Mischa Kuball: Platon’s Mirror (Opening)

Sat, February 12, 2011 6:00 pm CET

Düsseldorf-based media artist Mischa Kuball is among the few artists who has consistently understood light’s (socio-)political dimensions and used the media accordingly in numerous works and installations. In his new exhibition project platon's mirror, two additional aspects are included: a perception-aesthetics component, as well as the possibility of a novel type of image generation through computer tomography. This gives rise to highly topical issues within art, and for it. Within the project, light politics and media politics are re-negotiated.

The idea for platon's mirror is based on one of the most influential stories within European literature: Plato’s cave allegory. In it, the philosopher draws a distinction between two forms of reality: the reality of the visible world and the (true) reality of ideas. For an artist such as Kuball, who is in a class of his own in his confrontation with the phenomenon of light in his work, the cave allegory necessarily became an artistic challenge. In simple and highly effective installations using projectors, silver foil, photographs and videos, Kuball creates spaces that can be considered analogous to the situation in Plato's story about the cave. On the other hand, in his photographs and videos Kuball translates the complex relationships among light source, reflection, silhouettes, and representation into seemingly endless stages of mediation, within which reality is continually newly constituted as the reality of its reflection.
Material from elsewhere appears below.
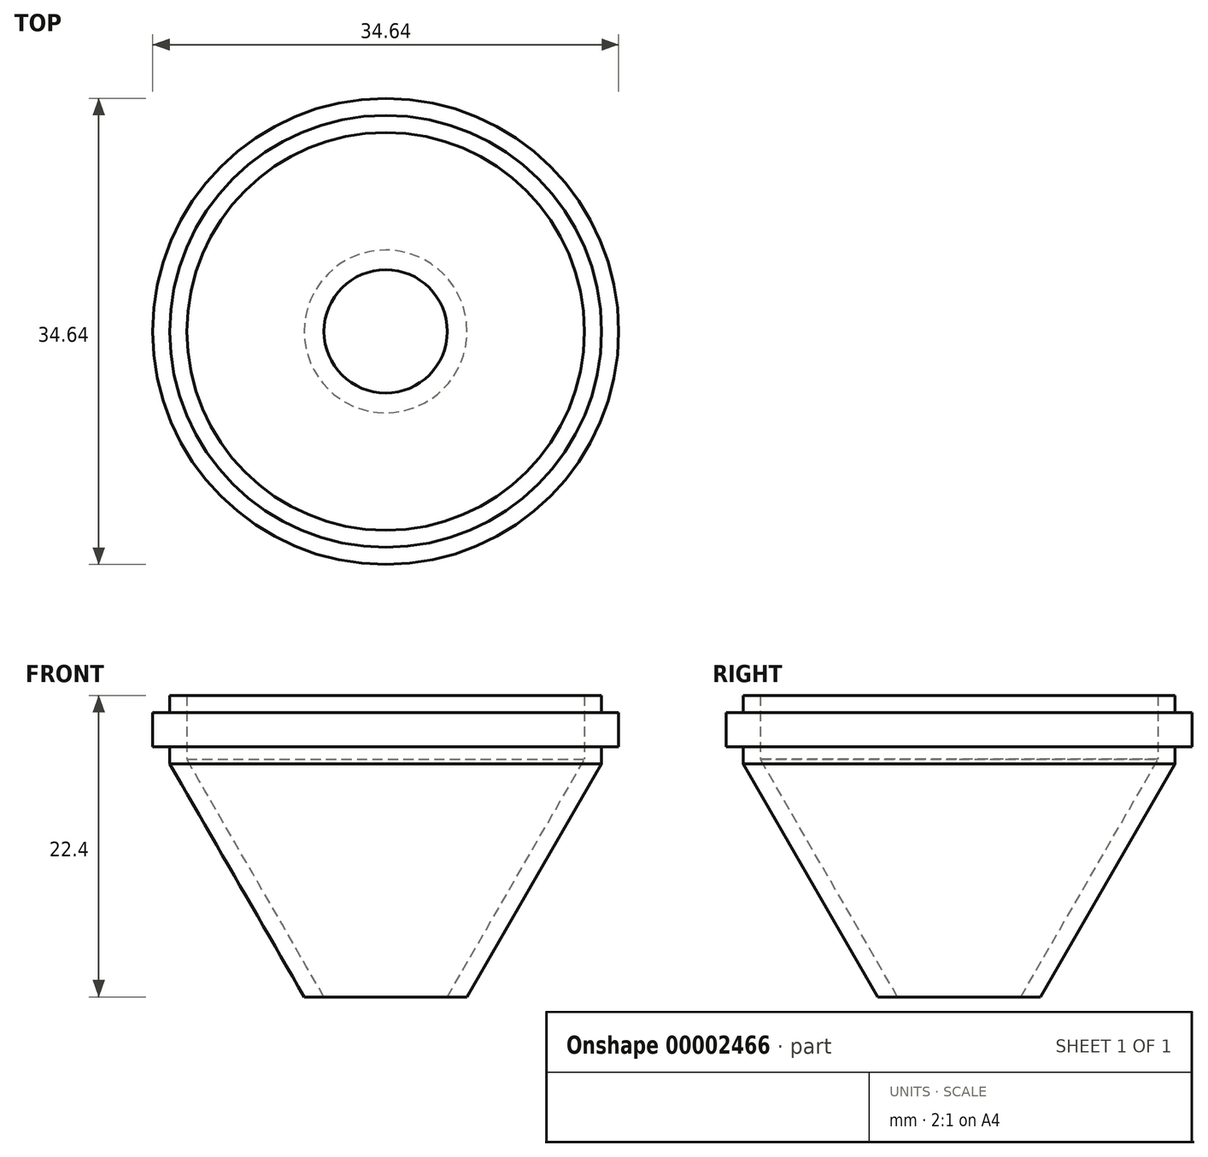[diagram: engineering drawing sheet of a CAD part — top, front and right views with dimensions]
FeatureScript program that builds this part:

Kuball's engagement with the cave allegory occurs in an era in which the problem of reality is viewed almost exclusively in sociological and political terms rather than philosophical ones. The talk of the "performativity" of everything real seems to render obsolete any question of what is truly real within reality. Kuball's recourse to Plato is tied to the question of whether all reality can so simply be interpreted as a social construct, and whether human reason is still useful when it comes to comprehending a distinction between reality and apparition. In this sense, platon’s mirror can be seen as not only an attempt to problematize the timeliness of Plato, but moreover, to again question the classical linking of the metaphor of light and the idea of Enlightenment thought.

Supplementing the project, ca. forty black-and-white computer tomography images will be on display in the exhibition. The pictures are images of photographic equipment, which amounts to the computer tomographic penetration of cameras and video cameras. The redundancy of the medial process likewise brings up questions related to reality and its reproduction.